- Directed by: Emanuel Licha
- Written by: Emanuel Licha
- Produced by: Emanuel Licha
- Cinematography: Étienne Roussy
- Edited by: Ariane Pétel-Despots
- Music by: David Drury
- Production company: Les Films de L'Autre
- Distributed by: Les Films du 3 mars
- Release date: April 29, 2021 (Hot Docs);
- Running time: 86 minutes
- Country: Canada
- Languages: French Haitian Creole

= Zo Reken =

Zo Reken is a Canadian documentary film, directed by Emanuel Licha and released in 2021. Taking its name from a Haitian Creole slang term for the Toyota Land Cruiser, the film is an exploration of the impact of the international humanitarian aid apparatus in Haiti, centering on the ways in which it can be both a necessary lifeline and an instrument of economic inequality and repression.
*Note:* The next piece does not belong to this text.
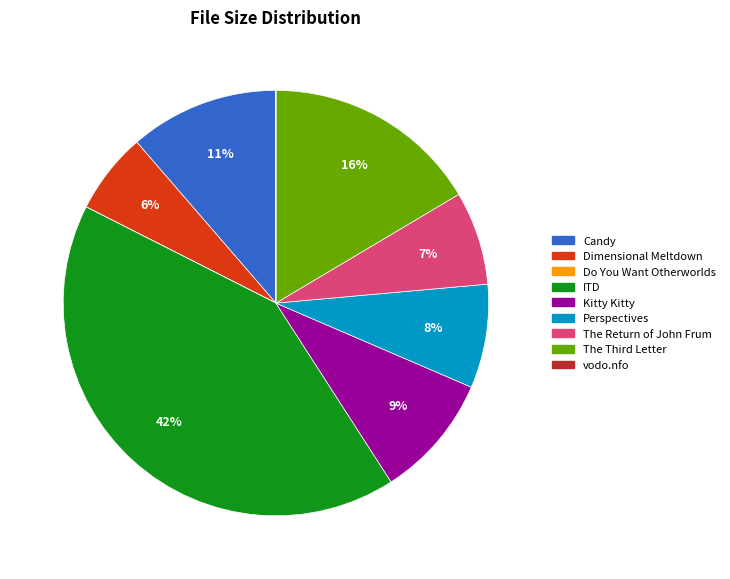

To the nearest percent, what is the difference between the largest and smallest slice percentages?

42%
The film premiered at the 2021 Hot Docs Canadian International Documentary Festival, where it won the juried award for Best Canadian Feature Documentary. It won the award for Best Documentary Film at the 2021 Festival international du cinéma francophone en Acadie. At the 2021 Montreal International Documentary Festival, it won the Grand Prize, National Feature and the Student Jury Award, and received an honorable mention from the Magnus Isacsson Award jury.

It received two Canadian Screen Award nominations at the 11th Canadian Screen Awards in 2023, for Best Feature Length Documentary and Best Cinematography in a Documentary (Étienne Roussy).